Royal Bank of Scotland Group plc (RBS, RBS.L), or RBSG, the parent of The Royal Bank of Scotland plc, or RBS, said Friday that the company, along with RBS, signed an accession agreement to the UK Government's Asset Protection Scheme, or APS, on Thursday. The company noted that, as revealed earlier in the month, it has agreed to issue GBP25.5 billion of new capital to the Commissioners of Her Majesty's Treasury, and also decided to stop coupon and dividend payments on certain hybrid capital instruments.

RBSG said today that in addition to the Accession Agreement, it signed an acquisition and contingent capital agreement agreeing to issue GBP25.5 billion of new capital to the Commissioners of Her Majesty's Treasury in the form of B shares and a dividend access share. HM Treasury has also committed to subscribe for up to an additional GBP8 billion of capital in the form of additional B shares in certain circumstances.

The terms of the agreement were announced on November 3. The company said in a statement then that it agreed to issue GBP25.5 billion of new capital to HM Treasury in the form of B Shares which are convertible into ordinary shares. The B Shares qualify as Core Tier 1 Capital.

The Accession Agreement is subject to certain conditions, including approval by RBSG's shareholders and final approval by the European Commission.

The acquisition and contingent capital agreement also is subject to various conditions, including the satisfaction or waiver of all conditions to RBSG's and RBS's participation in the APS, approval by RBSG's shareholders and final approval by the European Commission.

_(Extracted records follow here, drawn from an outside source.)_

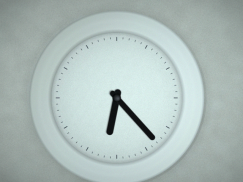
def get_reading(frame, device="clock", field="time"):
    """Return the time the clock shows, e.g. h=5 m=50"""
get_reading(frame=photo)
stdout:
h=6 m=23
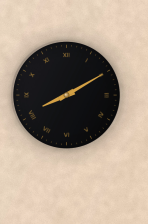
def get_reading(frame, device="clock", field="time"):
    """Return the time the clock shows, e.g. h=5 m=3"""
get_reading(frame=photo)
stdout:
h=8 m=10
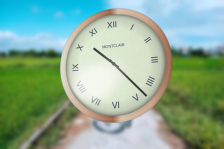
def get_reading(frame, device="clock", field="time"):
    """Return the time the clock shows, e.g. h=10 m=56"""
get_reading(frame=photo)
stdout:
h=10 m=23
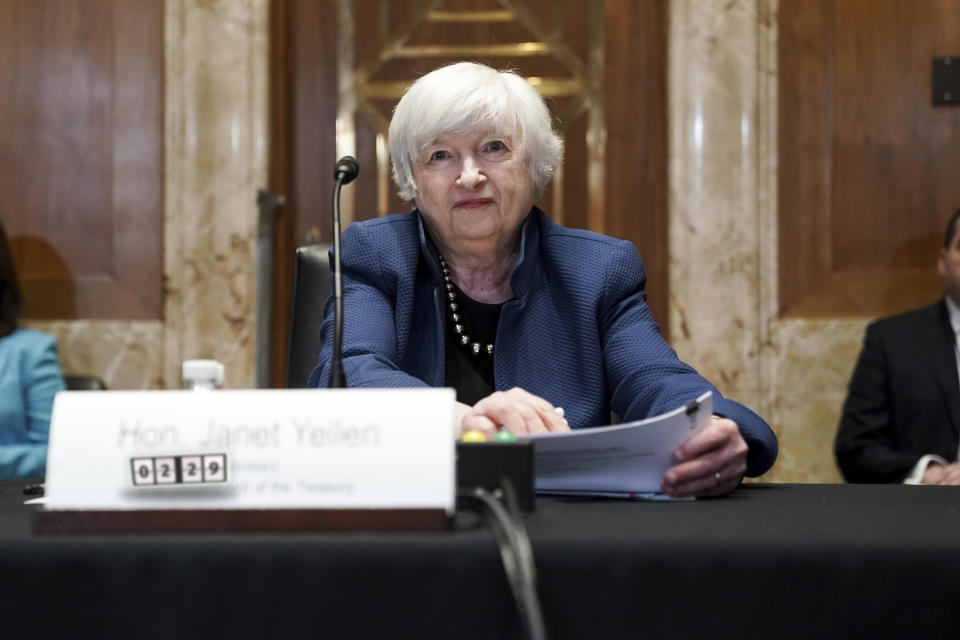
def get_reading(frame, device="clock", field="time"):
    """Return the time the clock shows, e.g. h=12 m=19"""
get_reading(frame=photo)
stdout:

RBSG noted that on Thursday it also entered into a State Aid Commitment Deed with HM Treasury containing commitments and undertakings given by RBSG to HM Treasury. These are designed to ensure that HM Treasury is able to comply with the commitments to be given by it to the European Commission for the purposes of obtaining State aid approval.

As part of these commitments, RBSG has agreed that the company or any of its direct or indirect subsidiaries would not pay investors dividends or coupons on existing hybrid capital instruments during a deferral period, or exercise any call rights in relation to the same between November 24, 2009 and the end of the Deferral Period, unless legally required to do so. The deferral period will begin by April 30, 2010 and will run for two years thereafter. Hybrid capital instruments issued after November 24 shall generally not be subject to the restriction on dividend or coupon payments or call options.

Additionally, the hybrid capital instruments existing on November 24, which are retained in the future RBS Holdings N.V. group after separation is complete, will be subject to a restriction on the payment of dividends and coupons and on the exercise of any call rights for two years after the proposed capital restructuring of RFS Holdings B.V. and following the expiry of any "pusher" periods after separation and such capital restructuring.

RBSG had said on November 3 that it had agreed in principle with the EC that if it fell short of its funded balance sheet target level for December 31 , 2013 by 10% or more, the company would reduce Risk Weighted Assets by GBP60 billion through further disposals of assets or businesses. It has now been agreed that this reduction in Risk Weighted Assets would be required if RBSG falls short of this target by GBP30 billion or more.

RBSG is the worst-hit bank in the UK banking crisis. The Bank of England said in a statement to Parliament on Tuesday that it provided GBP62 billion emergency liquidity assistance to RBS and HBOS Plc last October to keep them floating. RBS borrowed GBP36.6 billion and HBOS borrowed GBP 25.4 billion. ''The RBS facility was repaid in full by 16 December 2008, and the HBOS facility by 16 January 2009,'' it said.

RBSG noted earlier this month that as part of the agreement, it would reduce its presence in the UK banking sector, which includes the disposal of the RBS branch-based business in England and Wales, the NatWest branches in Scotland, along with Direct SME customers across the UK. This will result in the disposal of 318 branches UK-wide, which is 14% of the Group's UK retail network, and the appropriate infrastructure to support this business. The bank is expected to cut about 4000 jobs across UK.

Lloyds Banking Group (LLOY.L), formed by the merger of Lloyds TSB and HBOS early this year, came close to being RBSG's peer in misery. It recently announced raising of GBP 21 billion of core capital and sale of 600 branches. The company is reportedly slashing 4,960 jobs in 2010.

RBS.L is currently trading at 32.16 pence, down 0.83 pence or 3.24%, on 53.26 million shares.

RBS closed regular trading on Wednesday at $12.03, down from the previous close of $12.15, on 147,800 shares.